New U.S. Driver

Be careful new U.S. Drivers!

I'd like to share a true story that happened to me this week, involving a new U.S. Driver. I feel this story may help many, who are new to this country looking to buy a car, and get car insurance. 

This young person wanted to lease or buy a new car, and just got their driver's license last year. The twist is, this person came to the U.S. a few years ago, and claimed they were issued a driver's license additional years before coming to this country. Normally, this person would be considered an experienced driver (over 6 years of driving), but not having all those years of experience in this country, it may not count towards you're driving record. If you are a new U.S. driver I'm writing to help you through this tricky process, and help warn you about other agencies.

If you are a new U.S. driver, you need to supply as much information as possible: a copy of the license #, dates, etc. from your previous country of residency of driving. Then I know that I can add those years of experience for a new insurance policy. I am being honest when I say, this process does take some time (longer than average) to get a new U.S. driver a quote.

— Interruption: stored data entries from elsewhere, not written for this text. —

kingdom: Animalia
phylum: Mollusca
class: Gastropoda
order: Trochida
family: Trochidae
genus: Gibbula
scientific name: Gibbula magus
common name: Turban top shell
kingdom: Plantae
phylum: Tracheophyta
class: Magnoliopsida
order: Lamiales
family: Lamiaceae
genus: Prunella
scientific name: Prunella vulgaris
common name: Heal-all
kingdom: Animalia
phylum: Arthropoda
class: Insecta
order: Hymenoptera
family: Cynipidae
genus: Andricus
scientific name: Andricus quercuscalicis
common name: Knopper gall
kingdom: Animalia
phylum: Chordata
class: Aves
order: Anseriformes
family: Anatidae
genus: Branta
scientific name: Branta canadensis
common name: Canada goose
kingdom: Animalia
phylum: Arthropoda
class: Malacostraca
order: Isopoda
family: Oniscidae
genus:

The person I was working with found a questionable quote from another insurance agency immediately. Which for me, raised a few red flags. (It also seemed too good to be true). I asked this person to send me the details of their quote so I may learn as well what other agencies are doing, and I discovered this agency in question didn't provide full details in the quote! In my opinion, they misled this young person. What they did, in short, was asked how long this person had been driving, labeled them as a "mature" driver, and based their quote on that, then asked them to sign along the dotted line. However, I don't believe this agency took into consideration that this person was a new U.S. driver, and then may by law adjust the premium, and label them as a new driver, period. Or..... they did know, but didn't warn this person that the premium could be adjusted. 

Unfortunately, I think this person will be very disappointed and angry, and rightfully so. If the insurance agency in question does adjust the premium, it will cost more per year than this person's annual car loan payments! Once you sign along the dotted line, you're locked in, which is why I'm urging new U.S. drivers to read everything and get all the information up front.

I wouldn't think anyone would be happy if this occurs--- shiny new car and all the toys inside notwithstanding!   Caveat emptor---- buyer beware!